Publicado en el diario Por Esto!
Lunes 1 de septiembre de 2008
IMPACTO AMBIENTAL
El nacimiento de los jaguares
Juan José Morales
Muy poco se sabe sobre la vida de los jaguares en su medio ambiente natural, pues se trata de animales escasos, esencialmente de hábitos nocturnos, sigilosos y muy elusivos. Todo ello hace en extremo difícil observarlos. Y una de las incógnitas acerca de ellos es su época de reproducción. Como señala el investigador Juan Carlos Faller, quien desde hace años estudia a estos majestuosos animales en Yucatán, muchos especialistas sostienen que se aparean en cualquier época del año, pero estudios hechos en la región de Pantanal, en Brasil, sugieren que lo hacen en períodos específicos, de manera que las crías nazcan en los meses del año en que hay mayor disponibilidad de presas, con lo cual aumentan sus probabilidades de supervivencia. En el caso de México, una de las escasas referencias al respecto proviene de un estudio de George Franklin Gaumer —naturalista norteamericano residente en Yucatán desde 1884 hasta su muerte en 1929— quien en su Monografía de los mamíferos de Yucatán, publicada en 1917, dice que el periodo de apareamiento de los jaguares en la región ocurre en agosto y septiembre, por lo que las crías nacerían entre noviembre y enero.

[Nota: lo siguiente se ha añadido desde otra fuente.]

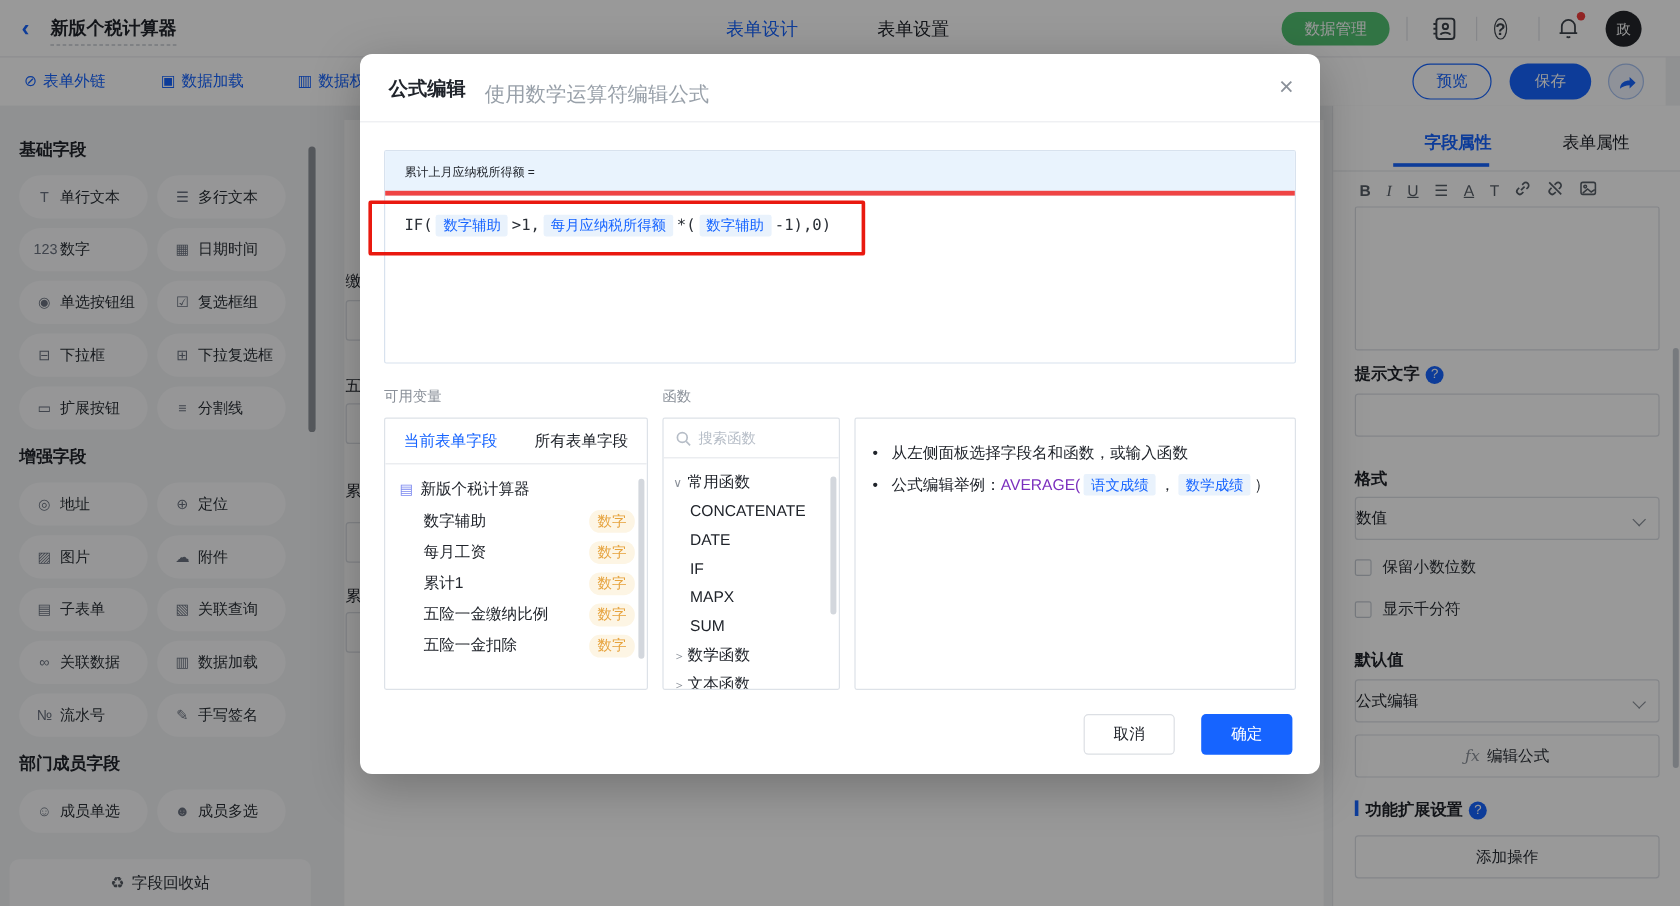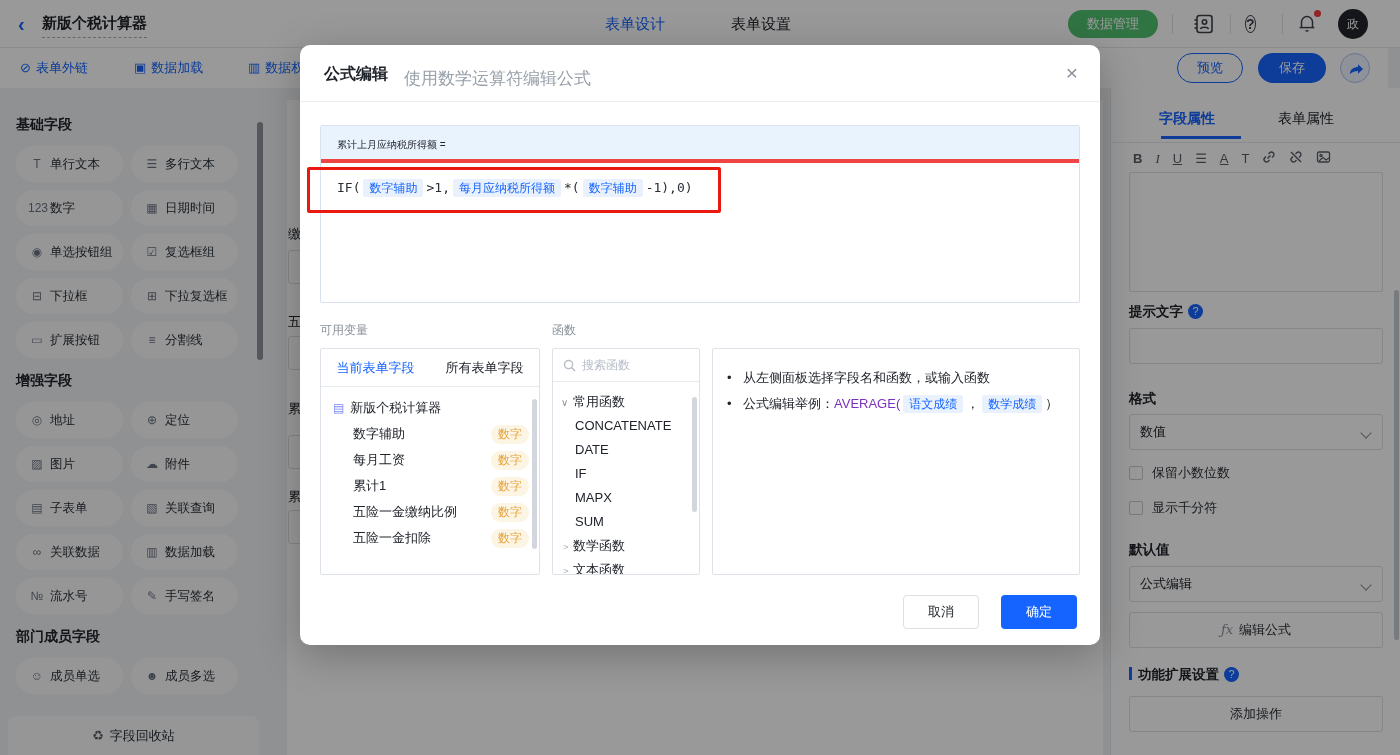--- a/index.html
+++ b/index.html
@@ -273,7 +273,7 @@
 </div>
 
 <aside class="props">
-  <span class="ptab active" style="left:48px">字段属性</span>
+  <span class="ptab active" style="left:76px">字段属性</span>
   <span class="ptab" style="left:167px">表单属性</span>
   <span class="ptab-bar"></span>
   <div class="props-divider"></div>

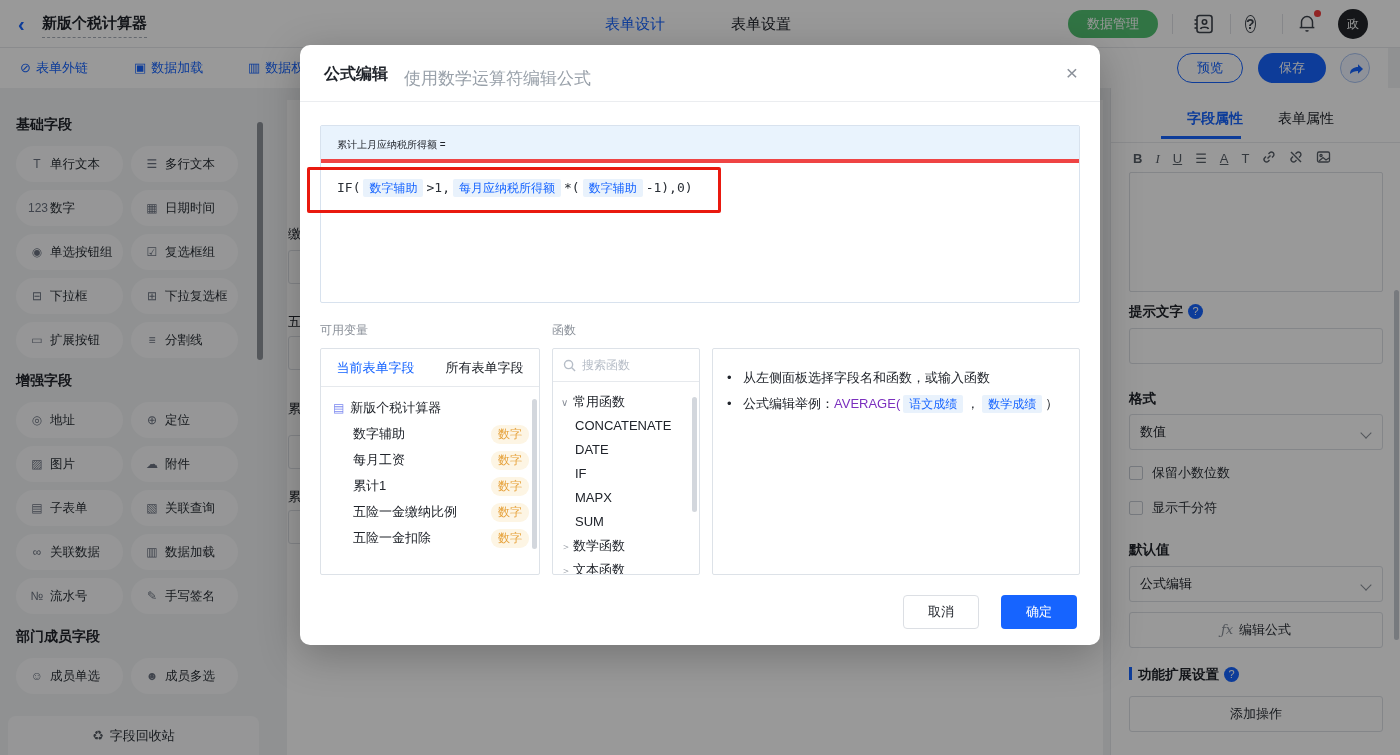--- a/index.html
+++ b/index.html
@@ -274,7 +274,7 @@
 
 <aside class="props">
   <span class="ptab active" style="left:76px">字段属性</span>
-  <span class="ptab" style="left:167px">表单属性</span>
+  <span class="ptab" style="left:191px">表单属性</span>
   <span class="ptab-bar"></span>
   <div class="props-divider"></div>
   <div class="rt-toolbar" id="rt-toolbar">

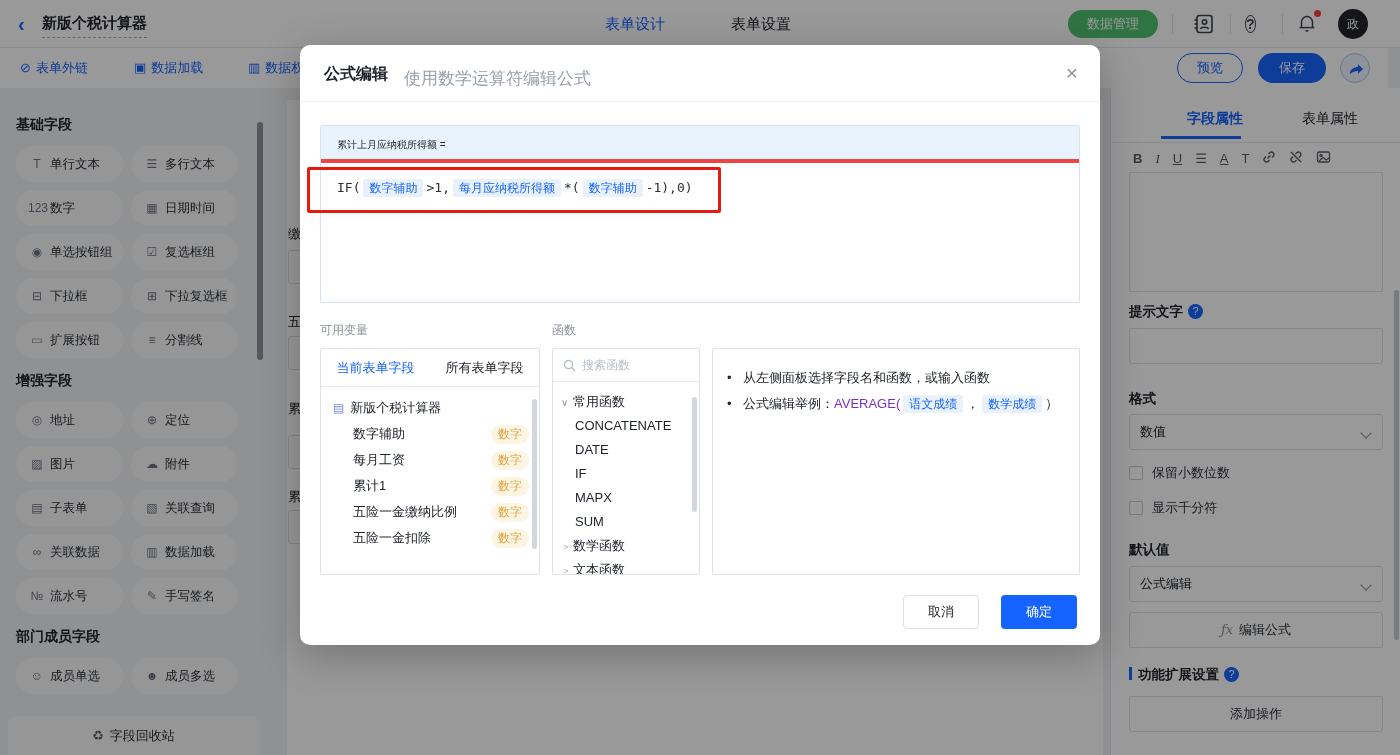--- a/index.html
+++ b/index.html
@@ -57,7 +57,7 @@
   .plabel { position:absolute; left:18px; font-size:13.5px; font-weight:bold; color:#20242b; }
   .qbadge { display:inline-block; width:15px; height:15px; background:#1664ff; color:#fff; border-radius:50%; font-size:11px; font-weight:normal; text-align:center; line-height:15px; margin-left:5px; vertical-align:1px; }
   .pinput { position:absolute; left:18px; width:254px; height:36px; border:1px solid #dcdfe5; border-radius:3px; background:#fff; font-size:13px; padding:0 10px; color:#20242b; font-family:"Liberation Sans",sans-serif; }
-  .pselect { position:absolute; left:18px; width:254px; height:36px; border:1px solid #dcdfe5; border-radius:3px; background:#fff; font-size:13px; line-height:34px; padding-left:10px; cursor:pointer; }
+  .pselect { position:absolute; left:18px; width:254px; height:36px; border:1px solid #dcdfe5; border-radius:3px; background:#fff; font-size:13px; line-height:34px; cursor:pointer; }
   .chev { position:absolute; right:12px; top:14px; width:8px; height:8px; border-right:1.5px solid #8a9099; border-bottom:1.5px solid #8a9099; transform:rotate(45deg); }
   .pcheck { position:absolute; left:18px; font-size:13px; color:#2a2f36; display:flex; align-items:center; cursor:pointer; }
   .cbox { width:14px; height:14px; border:1px solid #c6ccd4; border-radius:2px; background:#fff; margin-right:9px; }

Pues bien, de acuerdo con investigaciones dirigidas por Faller en la reserva privada El Zapotal, un terreno de 2 300 hectáreas de selvas y pastizales con abundantes cenotes y aguadas situado en el municipio de Tizimín cerca de la costa, propiedad de la asociación civil Pronatura Península de Yucatán, parece que en tierras peninsulares —al menos en el noreste— el apareamiento se da en cualquier época del año.
En efecto, según comentábamos en esta columna el pasado 6 de junio, a fines de abril se registró con una cámara automática lo que llamamos la boda de una pareja de jaguares. Ahora, en un informe recién publicado en la Revista Mexicana de Mastozoología por Faller y sus colaboradores, se dan detalles sobre la filmación, con un equipo de video especialmente adaptado para tomas nocturnas, de otro apareamiento en la misma zona. Pero no en primavera, sino en el otoño de 2006. Concretamente el 20 de noviembre de ese año.

La pareja de jaguares filmada durante su apareamiento en la Reserva de El Zapotal el 20 de noviembre de 2006. Imagen cortesía de Pronatura Península de Yucatán.
Comentan los investigadores que “en caso de resultar preñada la hembra, dado el periodo de gestación promedio de 100 días, y tomando en cuenta una duración del celo de entre 6 y 17 días, las crías nacerían a principios del mes de marzo, en los últimos días del invierno, en medio de la temporada de secas en la región. Esto es consistente con lo inferido para los jaguares de El Pantanal brasileño, ya que la temporada de secas es la mejor etapa del año para los jaguares en términos de cacería en la región de El Zapotal, ya que la presencia de presas alrededor de los abundantes cuerpos de agua es predecible y constante (y) en esta temporada es escaso el número de mosquitos, tábanos y otros insectos picadores que podrían dañar a las crías.”
En el caso de la pareja fotografiada en abril de este año, el nacimiento —en caso de haberse preñado la hembra— habría ocurrido ya entrado agosto, durante la temporada lluviosa veraniega.
Así, poco a poco, gracias a la paciencia y el esfuerzo de los científicos, se va conociendo mejor la vida del jaguar, el balam de los mayas, que es el mayor felino del continente americano y uno de los más bellos y espléndidos del mundo y del cual, a pesar de la deforestación y el acoso de los cazadores, todavía se conserva un importante número de ejemplares en el noreste de la península.